ABSTRACT

One does not have to be a cautious scholar to see how tricky it is to establish identity categories in the early history of the Islamic empire, the largest, most territorially ambitious empire after the end of the Roman Empire in the West. This is especially the case in the first century and a half of Islamic history, the largest portion of which was presided over by the Umayyad dynasty (41–132/660–750). 1 Not only did this period represent the youth and gradual formation of Islamic society, but it was also a period of sustained conquests in which old empires were falling and lands and populations were constantly being added to the new empire, persistently changing the composition of its society. Despite that, it was perhaps unavoidable that this long period should witness the emergence of identifiable, differentiated groups. The Arabs, the carriers of the new faith who spearheaded the conquests, continued to express their pre-Islamic sense of tribal belonging, and the various opposition groups, like the Shī‘ites and the Khārijites, drew the contours of their groups by asserting their politico-religious divergence from the rest of society—eventually causing the state to counter their assertions by producing a thoroughly Islamic ideology of its own.
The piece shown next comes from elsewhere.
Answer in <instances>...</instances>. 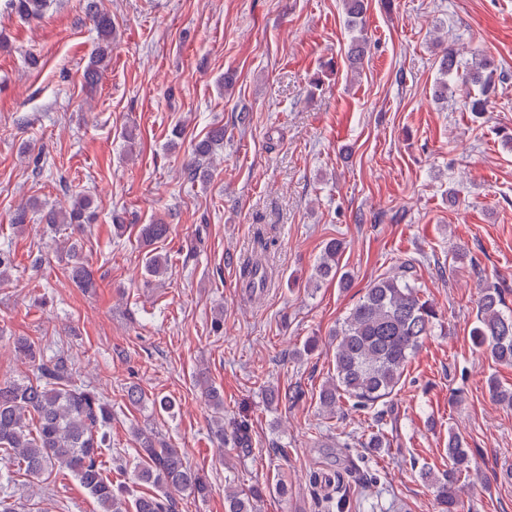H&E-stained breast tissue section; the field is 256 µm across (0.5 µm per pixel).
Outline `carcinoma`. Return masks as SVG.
<instances>
[{"instance_id":"obj_1","label":"carcinoma","mask_w":512,"mask_h":512,"mask_svg":"<svg viewBox=\"0 0 512 512\" xmlns=\"http://www.w3.org/2000/svg\"><path fill=\"white\" fill-rule=\"evenodd\" d=\"M366 0H344L345 12L352 24L364 27ZM86 14L102 37L84 73L87 84H95L107 66L112 53V16L100 8L99 0H87ZM364 37L352 40L348 51L350 68L360 69ZM439 78L434 93L438 100L448 97V80L478 89L480 96H467L463 107L471 112H485L489 107L488 92L503 80L494 60L485 56L471 66H463L457 52L444 49L439 60ZM224 146V127L210 129L205 139L195 144L193 157L186 165L190 180H208L211 157ZM40 210L41 221L50 228L65 225L80 233L84 225L94 220V206L88 195L74 196L65 209H40L32 200L14 213L13 223L24 224L29 210ZM170 225L157 218L139 228L140 240L152 245L165 240ZM70 266L69 277L87 290L96 287L91 271L84 265L80 242L70 237L63 245ZM343 241H328L315 268V281L338 279L342 288L349 287L348 274L339 273V256ZM147 273L156 278L168 273V258L158 253L146 261ZM242 276L250 288H263L269 279L268 271L259 263L246 266ZM438 321L434 305L422 298L420 289L406 275L394 274L374 280L365 293L334 331L336 350L335 374L320 391L321 407L332 412L345 398L360 409H370L389 397L400 385L404 371L424 339L432 335ZM472 340L487 346L493 357L512 365V310L505 304L501 289L494 285L483 287L477 305L476 322L471 329ZM15 353L30 361L33 378L22 382L0 383V450H4L23 466L30 476L59 470L71 473L95 500L99 512H175L176 493H188L204 499L209 486L203 476L191 468L182 453L161 441L147 430L137 432L138 481L154 486L155 492L129 501L123 487H115L105 473L103 451L108 447V427L112 421V406L103 396L83 383H76L69 358L56 354L48 359L27 336L13 338ZM489 392L498 403L512 407V388L497 380L489 381ZM202 393L214 410L212 438L223 444L224 396L207 383ZM234 446L242 453L251 451L248 425L237 423L231 433ZM449 468L445 477L433 479L425 471L422 479L434 481L438 512H458L456 482L462 472L469 470L471 457L463 441L455 434L448 436L446 448ZM264 489L253 486L248 490L229 489L224 497V512H254V502L263 496Z\"/></svg>"}]
</instances>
While practically none of these differentiated groups have been studied from the perspective of identity formation, 2 all of them were expressions of the internal dynamics of Islamic society, with no relation to its broader reality as a complex conquest society, one that incorporated various institutions and structures from the two previously dominant pre-Islamic empires in the Near East and Mediterranean basin, the Sasanian and the Byzantine. One such structure is state administration, where the bureaucracy had a recognizable existence as a group in both empires. In this respect, there is one work that tackled head-on the identity formation of the bureaucracy in the early Islamic state, namely ‘Abd al-Ḥamīd al-Kātib’s (d. 132/750) “Letter to the Secretaries.”